Fox leaned on the back of one of the kitchen chairs. "I sure hope
so, because we don't need this right now. We've got a hell of a mess
out on the claims. I had to hire two more men this morning to keep
claim jumpers at bay. The workers are having a bad time keeping the
walls up of that last pit we dug. The carpenters are supposed to be
building the barn to house the equipment—" He rubbed his hand across
the back of his neck. "And don't ask me how well the timber walls of
the shaft are going up, because you don't want to know."

She pointed to the table. "Set the plates. I made stew and biscuits.
We'll eat and discuss the operation. We've got to have a plan once the
miners start hauling the ore from underground."

His anger over Tate and the troubles with the mine faded, and he
flashed a boyish grin. "So we're moving onto another conversation.
That's good. Does that mean I'm out of hot water now, and there might
be a place for me in that bed of yours tonight?"
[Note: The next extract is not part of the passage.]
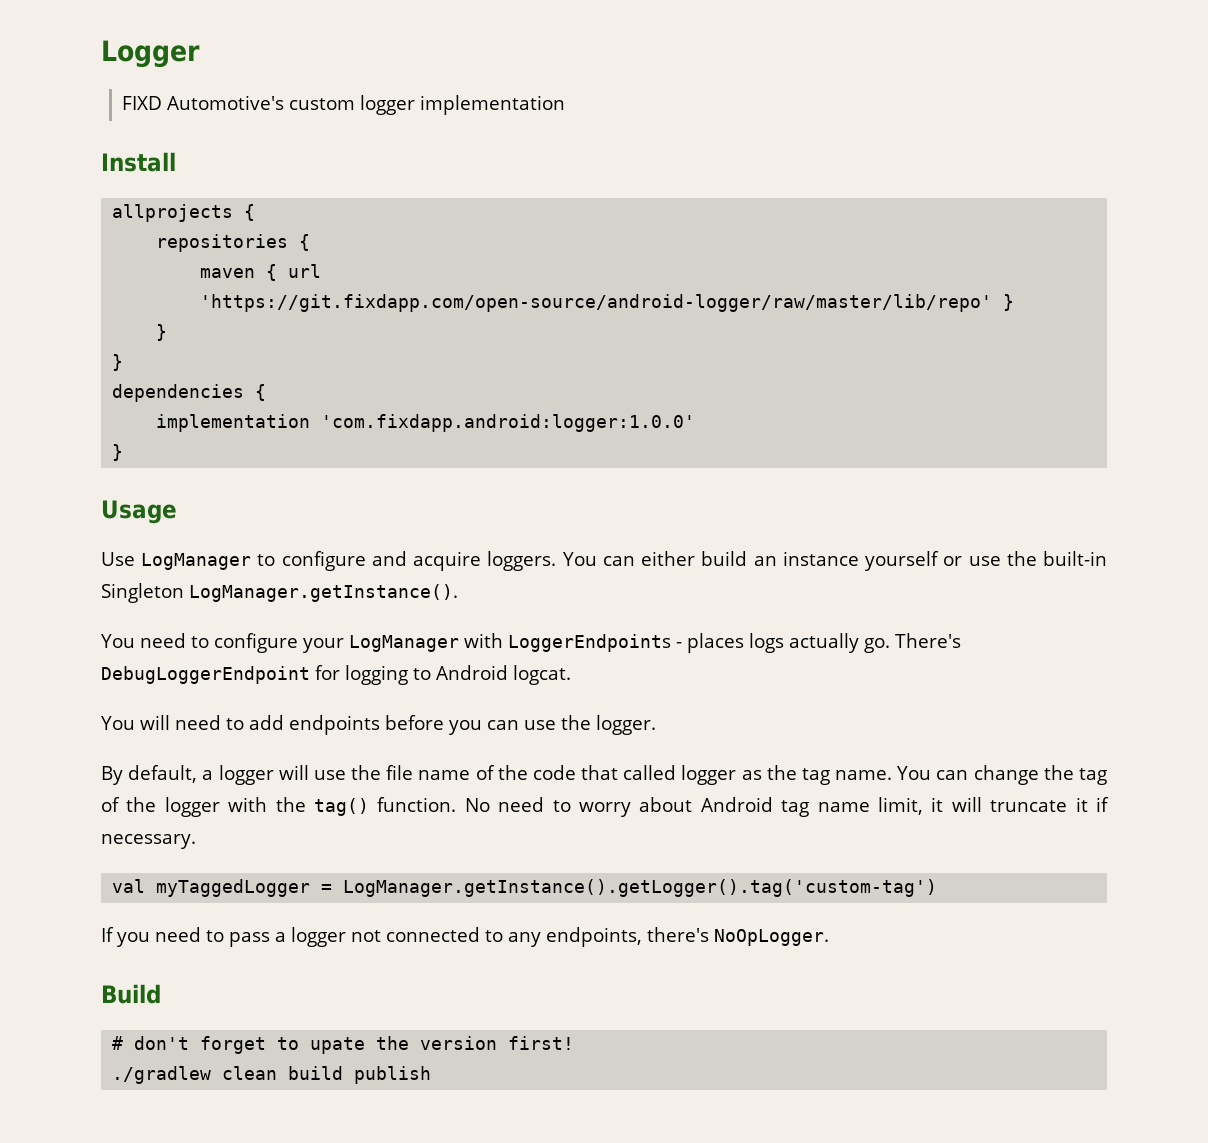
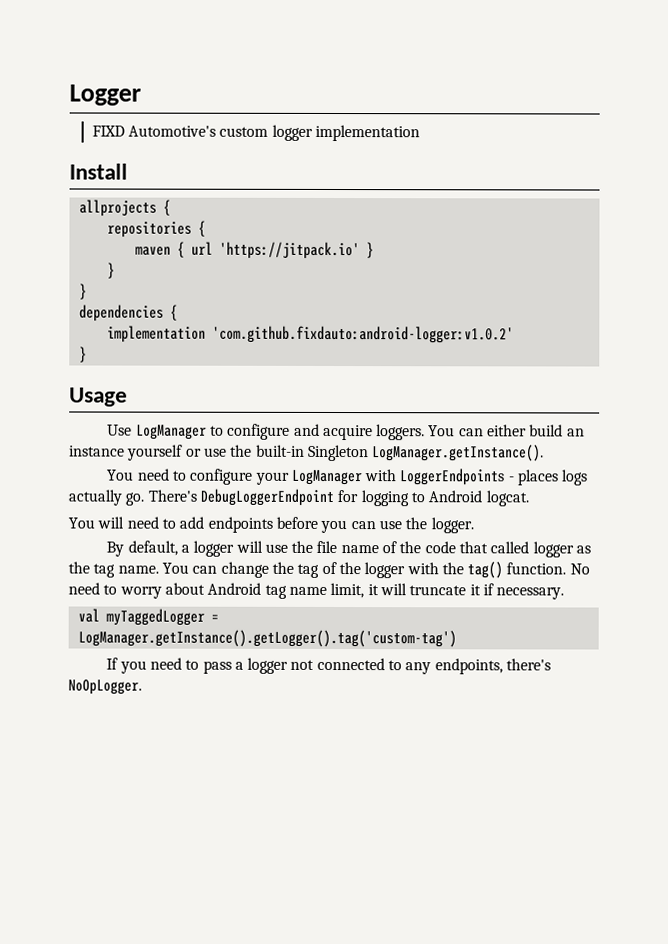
[200,294,993,312] 'https://git.fixdapp.com/open-source/android-logger/raw/master/lib/repo' -> [218,241,360,260] 'https://jitpack.io'
[321,414,696,432] 'com.fixdapp.android:logger:1.0.0' -> [211,325,514,344] 'com.github.fixdauto:android-logger:v1.0.2'
[101,984,161,1004] [112,1036,575,1054] [112,1066,432,1084] // Build // # don't forget to upate the version first! // ./gradlew clean build publish -> (142, 687) none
She smiled sassily. The way he watched her made her warm all over.
It wasn't that she could so easily forget the problems between them,
only that she was desperate for every shred of happiness she could
find. Life was too short not to enjoy; Margaret and Pearl were proof of
that. "It's a possibility." She turned away. "Now get the bowls. The
stew is ready and I'm starved."

After the meal and a thick piece of chocolate velvet cake, Celeste
and Fox sat down with ink and pen and paper and began to write down
what needed to be done at the MacPhearson's Fortune to get the first
mine in full operation. People outside the mining business had the idea
in their heads that a miner just dug a deep hole like a well and
brought up ore in buckets on an ordinary windlass or some other crude
convenience. The truth was, Celeste and Fox were quickly learning, that
mining silver ore was far more complicated. The sides of the pits they
had initially dug were already beginning to slump, and a timber shaft
would have to be dug.

First a building had to be constructed over the shaft. The building,
resembling a small factory, would house the shaft and housing works. If
their first mine were as prosperous as the assayer guessed The Celeste
would be, additions would have to be added to the main building to
house carpenters, blacksmiths, and machinists. Once the five foot by
twenty foot shaft was dug, cages would have to be set in place to hoist
and lower men, ore, and supplies. A pipe would have to be set in place
to pump water from the depths of the mine, and fresh air would be blown
in to keep the miners alive. Then there were steam-hoisting engines and
hoisting spools and a myriad of other equipment to be put into place.